--- Reading text ---
Aioliops brachypterus
- Conservation status: Vulnerable (IUCN 3.1)

Scientific classification
- Kingdom: Animalia
- Phylum: Chordata
- Class: Actinopterygii
- Order: Gobiiformes
- Family: Gobiidae
- Genus: Aioliops
- Species: A. brachypterus
- Binomial name: Aioliops brachypterus Rennis & Hoese, 1987

= Aioliops brachypterus =

- Authority: Rennis & Hoese, 1987
- Conservation status: VU

Species of fish from the Philippines

Aioliops brachypterus, commonly known as the shortfin minidartfish, is a species of dartfish endemic to the lagoons of Miniloc Island, El Nido, Philippines. It is a small fish measuring around 17 to 24 mm in length. It has a grayish to pink body with a bright yellow stripe on the side and a dark spot on the tail fin. They swim in schools of up to 50 individuals.

==Taxonomy==
Aioliops brachypterus was first described by Denise S. Rennis and Douglass F Hoese in 1987. The type specimens were collected from Miniloc Island in El Nido, Palawan, Philippines in 1984. It belongs to the genus Aioliops in the family Gobiidae (gobies). The specific epithet is derived from Greek brachy- ("short") and pteron ("fin"), in reference to the relatively short dorsal, caudal, and pelvic fins.
---
■ List of tasks
1) According to the article on Aioliops brachypterus, how many individuals can a school of this fish contain?
2) Rewrite the paragraph of the article on Aioliops brachypterus that begins "Aioliops brachypterus, commonly known as" as a short bulleted list.
3) Using the article on Aioliops brachypterus, explain why the species has the specific epithet "brachypterus."
--- Dataset entries ---
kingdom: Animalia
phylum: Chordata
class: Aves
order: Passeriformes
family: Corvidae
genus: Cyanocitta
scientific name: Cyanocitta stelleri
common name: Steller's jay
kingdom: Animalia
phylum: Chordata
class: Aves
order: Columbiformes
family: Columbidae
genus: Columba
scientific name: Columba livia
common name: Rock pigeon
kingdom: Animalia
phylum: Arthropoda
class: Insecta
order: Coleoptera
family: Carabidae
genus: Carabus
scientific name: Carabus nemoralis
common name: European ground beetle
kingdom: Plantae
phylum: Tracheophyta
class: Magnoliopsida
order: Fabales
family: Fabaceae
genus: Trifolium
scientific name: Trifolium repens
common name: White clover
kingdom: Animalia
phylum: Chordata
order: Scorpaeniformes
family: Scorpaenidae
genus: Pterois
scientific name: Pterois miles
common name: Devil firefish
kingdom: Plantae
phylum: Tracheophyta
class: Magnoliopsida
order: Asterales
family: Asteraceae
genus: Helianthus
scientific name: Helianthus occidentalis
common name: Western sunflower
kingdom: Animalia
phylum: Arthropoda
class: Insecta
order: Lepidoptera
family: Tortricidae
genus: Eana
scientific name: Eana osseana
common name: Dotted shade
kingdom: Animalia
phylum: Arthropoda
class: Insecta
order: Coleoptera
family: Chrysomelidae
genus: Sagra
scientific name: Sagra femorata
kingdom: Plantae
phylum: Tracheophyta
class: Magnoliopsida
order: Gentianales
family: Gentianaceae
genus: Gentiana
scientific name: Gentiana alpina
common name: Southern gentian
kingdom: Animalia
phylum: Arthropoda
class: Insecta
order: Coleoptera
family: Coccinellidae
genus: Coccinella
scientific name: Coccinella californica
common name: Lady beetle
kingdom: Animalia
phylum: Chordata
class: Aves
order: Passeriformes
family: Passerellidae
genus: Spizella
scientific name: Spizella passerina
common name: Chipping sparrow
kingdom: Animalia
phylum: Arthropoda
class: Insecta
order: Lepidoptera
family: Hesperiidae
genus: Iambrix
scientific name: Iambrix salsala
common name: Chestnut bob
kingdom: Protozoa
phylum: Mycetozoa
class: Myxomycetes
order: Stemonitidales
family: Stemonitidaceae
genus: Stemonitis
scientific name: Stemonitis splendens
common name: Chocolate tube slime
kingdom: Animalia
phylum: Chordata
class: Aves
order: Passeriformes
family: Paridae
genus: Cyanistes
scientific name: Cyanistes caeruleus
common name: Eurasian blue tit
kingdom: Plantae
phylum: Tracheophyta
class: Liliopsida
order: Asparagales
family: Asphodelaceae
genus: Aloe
---
■ Task-by-task answers
1) Up to 50 individuals.

2)
- Common name: shortfin minidartfish
- Type: a species of dartfish
- Range: endemic to the lagoons of Miniloc Island, El Nido, Philippines
- Size: around 17 to 24 mm long
- Appearance: grayish to pink body, a bright yellow stripe on the side and a dark spot on the tail fin
- Behavior: swims in schools of up to 50 individuals

3) The epithet comes from the Greek brachy- ("short") and pteron ("fin"). It refers to the fish's relatively short dorsal, caudal and pelvic fins.